● Exercise directions: Each record below is to be set down again precisely.

━━━ Working data ━━━

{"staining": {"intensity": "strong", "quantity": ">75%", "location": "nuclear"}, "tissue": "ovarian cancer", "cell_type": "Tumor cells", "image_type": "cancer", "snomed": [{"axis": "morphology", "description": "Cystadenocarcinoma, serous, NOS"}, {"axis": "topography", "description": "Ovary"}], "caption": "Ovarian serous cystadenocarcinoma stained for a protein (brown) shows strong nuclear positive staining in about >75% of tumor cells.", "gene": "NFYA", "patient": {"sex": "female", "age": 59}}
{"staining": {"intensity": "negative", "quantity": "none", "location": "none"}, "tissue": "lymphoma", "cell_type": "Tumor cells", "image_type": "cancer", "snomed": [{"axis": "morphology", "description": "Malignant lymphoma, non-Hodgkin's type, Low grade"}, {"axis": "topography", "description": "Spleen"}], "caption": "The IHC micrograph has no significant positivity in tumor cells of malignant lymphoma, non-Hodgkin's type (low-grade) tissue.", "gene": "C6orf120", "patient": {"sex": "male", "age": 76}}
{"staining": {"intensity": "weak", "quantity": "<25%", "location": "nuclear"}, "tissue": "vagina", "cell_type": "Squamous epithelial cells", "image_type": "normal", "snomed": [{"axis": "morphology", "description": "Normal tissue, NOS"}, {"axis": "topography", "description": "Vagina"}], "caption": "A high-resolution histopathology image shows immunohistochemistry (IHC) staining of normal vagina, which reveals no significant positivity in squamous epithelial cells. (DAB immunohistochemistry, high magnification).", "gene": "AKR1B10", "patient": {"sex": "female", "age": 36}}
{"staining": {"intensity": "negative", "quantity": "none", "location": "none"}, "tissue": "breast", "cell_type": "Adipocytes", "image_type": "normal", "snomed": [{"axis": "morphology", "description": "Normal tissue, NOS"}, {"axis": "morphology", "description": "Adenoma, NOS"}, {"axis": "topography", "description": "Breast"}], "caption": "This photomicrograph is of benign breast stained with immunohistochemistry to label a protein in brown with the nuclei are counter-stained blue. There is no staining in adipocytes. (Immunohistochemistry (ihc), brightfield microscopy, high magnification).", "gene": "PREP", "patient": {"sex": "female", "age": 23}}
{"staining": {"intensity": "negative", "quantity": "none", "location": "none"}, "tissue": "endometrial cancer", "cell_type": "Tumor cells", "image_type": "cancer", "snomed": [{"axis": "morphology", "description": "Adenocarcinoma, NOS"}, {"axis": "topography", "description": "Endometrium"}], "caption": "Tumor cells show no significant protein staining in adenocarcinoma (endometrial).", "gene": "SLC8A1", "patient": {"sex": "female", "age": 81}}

━━━

● Solution to this task:
{"staining": {"intensity": "strong", "quantity": ">75%", "location": "nuclear"}, "tissue": "ovarian cancer", "cell_type": "Tumor cells", "image_type": "cancer", "snomed": [{"axis": "morphology", "description": "Cystadenocarcinoma, serous, NOS"}, {"axis": "topography", "description": "Ovary"}], "caption": "Ovarian serous cystadenocarcinoma stained for a protein (brown) shows strong nuclear positive staining in about >75% of tumor cells.", "gene": "NFYA", "patient": {"sex": "female", "age": 59}}
{"staining": {"intensity": "negative", "quantity": "none", "location": "none"}, "tissue": "lymphoma", "cell_type": "Tumor cells", "image_type": "cancer", "snomed": [{"axis": "morphology", "description": "Malignant lymphoma, non-Hodgkin's type, Low grade"}, {"axis": "topography", "description": "Spleen"}], "caption": "The IHC micrograph has no significant positivity in tumor cells of malignant lymphoma, non-Hodgkin's type (low-grade) tissue.", "gene": "C6orf120", "patient": {"sex": "male", "age": 76}}
{"staining": {"intensity": "weak", "quantity": "<25%", "location": "nuclear"}, "tissue": "vagina", "cell_type": "Squamous epithelial cells", "image_type": "normal", "snomed": [{"axis": "morphology", "description": "Normal tissue, NOS"}, {"axis": "topography", "description": "Vagina"}], "caption": "A high-resolution histopathology image shows immunohistochemistry (IHC) staining of normal vagina, which reveals no significant positivity in squamous epithelial cells. (DAB immunohistochemistry, high magnification).", "gene": "AKR1B10", "patient": {"sex": "female", "age": 36}}
{"staining": {"intensity": "negative", "quantity": "none", "location": "none"}, "tissue": "breast", "cell_type": "Adipocytes", "image_type": "normal", "snomed": [{"axis": "morphology", "description": "Normal tissue, NOS"}, {"axis": "morphology", "description": "Adenoma, NOS"}, {"axis": "topography", "description": "Breast"}], "caption": "This photomicrograph is of benign breast stained with immunohistochemistry to label a protein in brown with the nuclei are counter-stained blue. There is no staining in adipocytes. (Immunohistochemistry (ihc), brightfield microscopy, high magnification).", "gene": "PREP", "patient": {"sex": "female", "age": 23}}
{"staining": {"intensity": "negative", "quantity": "none", "location": "none"}, "tissue": "endometrial cancer", "cell_type": "Tumor cells", "image_type": "cancer", "snomed": [{"axis": "morphology", "description": "Adenocarcinoma, NOS"}, {"axis": "topography", "description": "Endometrium"}], "caption": "Tumor cells show no significant protein staining in adenocarcinoma (endometrial).", "gene": "SLC8A1", "patient": {"sex": "female", "age": 81}}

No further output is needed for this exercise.